Papers and a tutorial accepted at ESWC 2018


We are very pleased to announce that our group got 3 papers accepted for presentation at the ESWC 2018 : The 15th edition of The Extended Semantic Web Conference, which will be held on June 3-7, 2018 in Heraklion, Crete, Greece.

The ESWC is a major venue for discussing the latest scientific results and technology innovations around semantic technologies. Building on its past success, ESWC is seeking to broaden its focus to span other relevant related research areas in which Web semantics plays an important role. ESWC 2018 will present the latest results in research, technologies, and applications in its field. Besides the technical program organized over twelve tracks, the conference will feature a workshop and tutorial program, a dedicated track on Semantic Web challenges, system descriptions and demos, a posters exhibition and a doctoral symposium.

Here are the accepted papers with their abstracts:

  • Formal Query Generation for Question Answering over Knowledge Bases” by Hamid Zafar, Giulio Napolitano and Jens Lehmann.

=== ITEMS ===
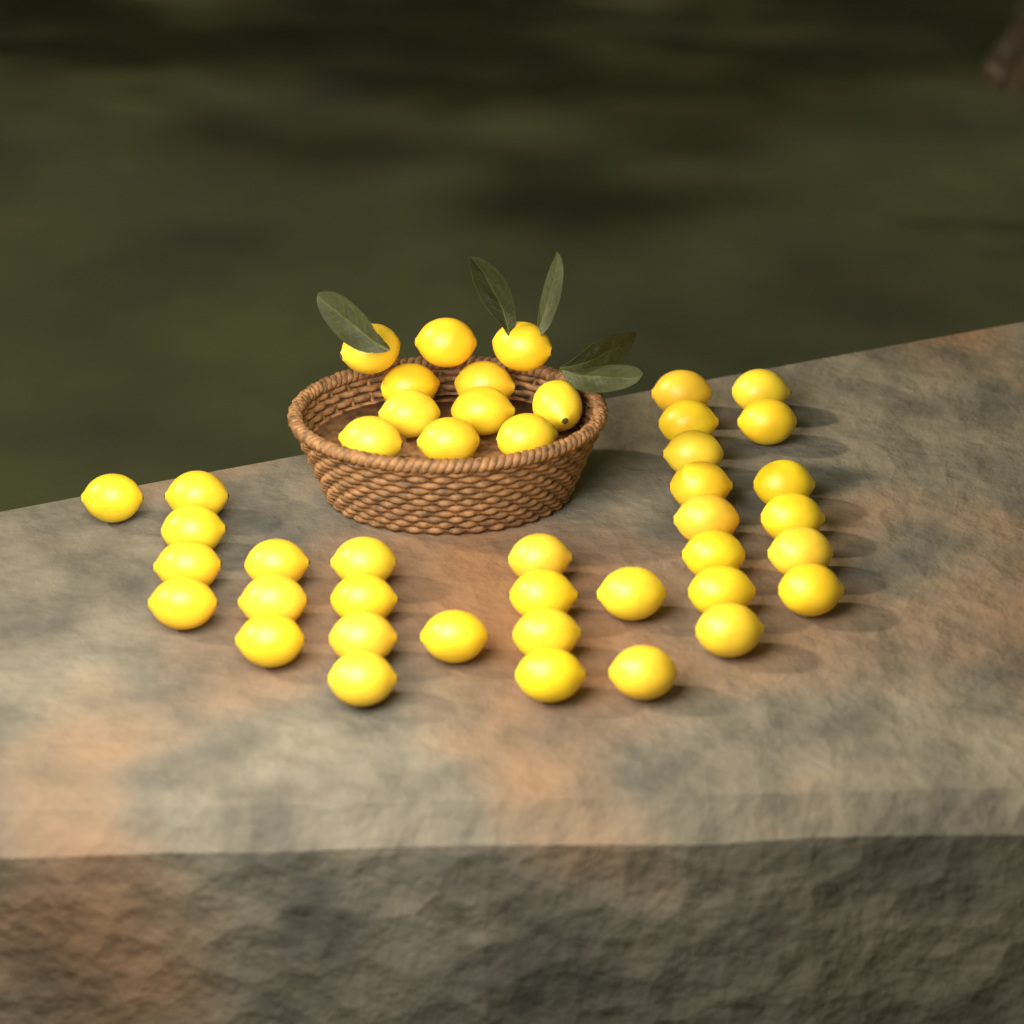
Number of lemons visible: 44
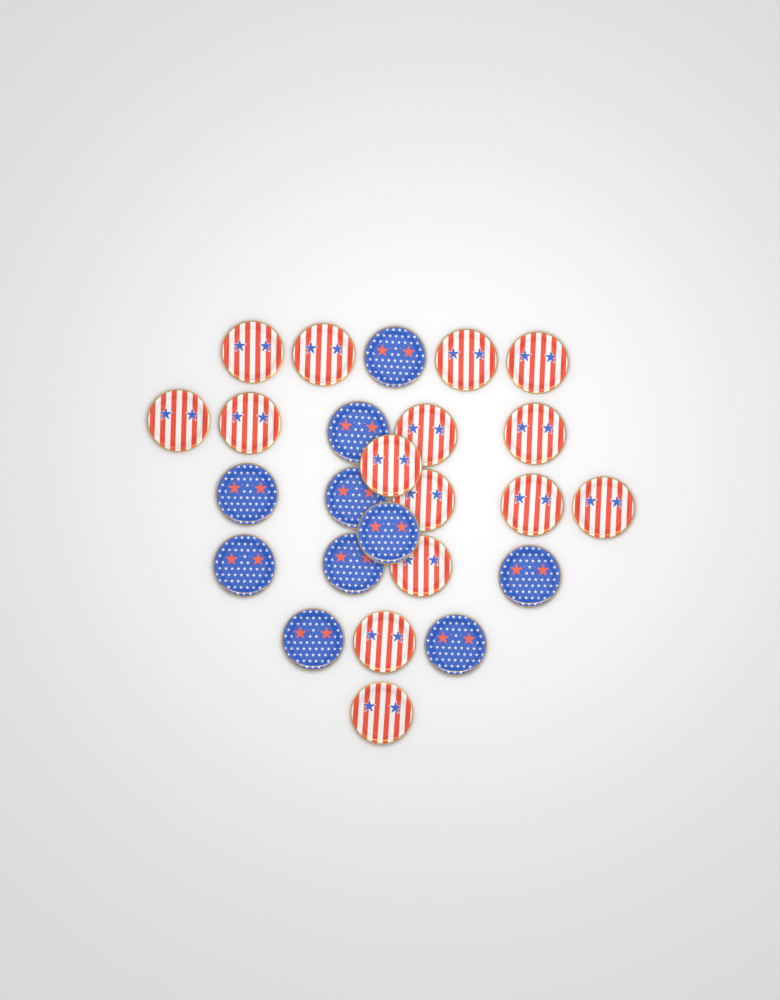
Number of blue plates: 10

--

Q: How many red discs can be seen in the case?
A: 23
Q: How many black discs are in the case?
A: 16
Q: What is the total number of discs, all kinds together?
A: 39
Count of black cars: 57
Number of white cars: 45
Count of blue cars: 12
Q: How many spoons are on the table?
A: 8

=== YOUR TASKS ===
1. Answer these questions about the ESWC 2018 announcement:
(a) On what dates and in what place will the conference be held?
(b) Over how many tracks is the technical program organized?
(c) Who are the authors of the paper "Formal Query Generation for Question Answering over Knowledge Bases"?
2. Reproduce word for word the passage of the ESWC 2018 announcement that begins at the words "We are very" and stops after "Heraklion, Crete, Greece.".

=== ANSWERS FOR THIS EXERCISE ===
1.
(a) June 3-7, 2018, in Heraklion, Crete, Greece.
(b) Twelve.
(c) Hamid Zafar, Giulio Napolitano and Jens Lehmann.

2.
We are very pleased to announce that our group got 3 papers accepted for presentation at the ESWC 2018 : The 15th edition of The Extended Semantic Web Conference, which will be held on June 3-7, 2018 in Heraklion, Crete, Greece.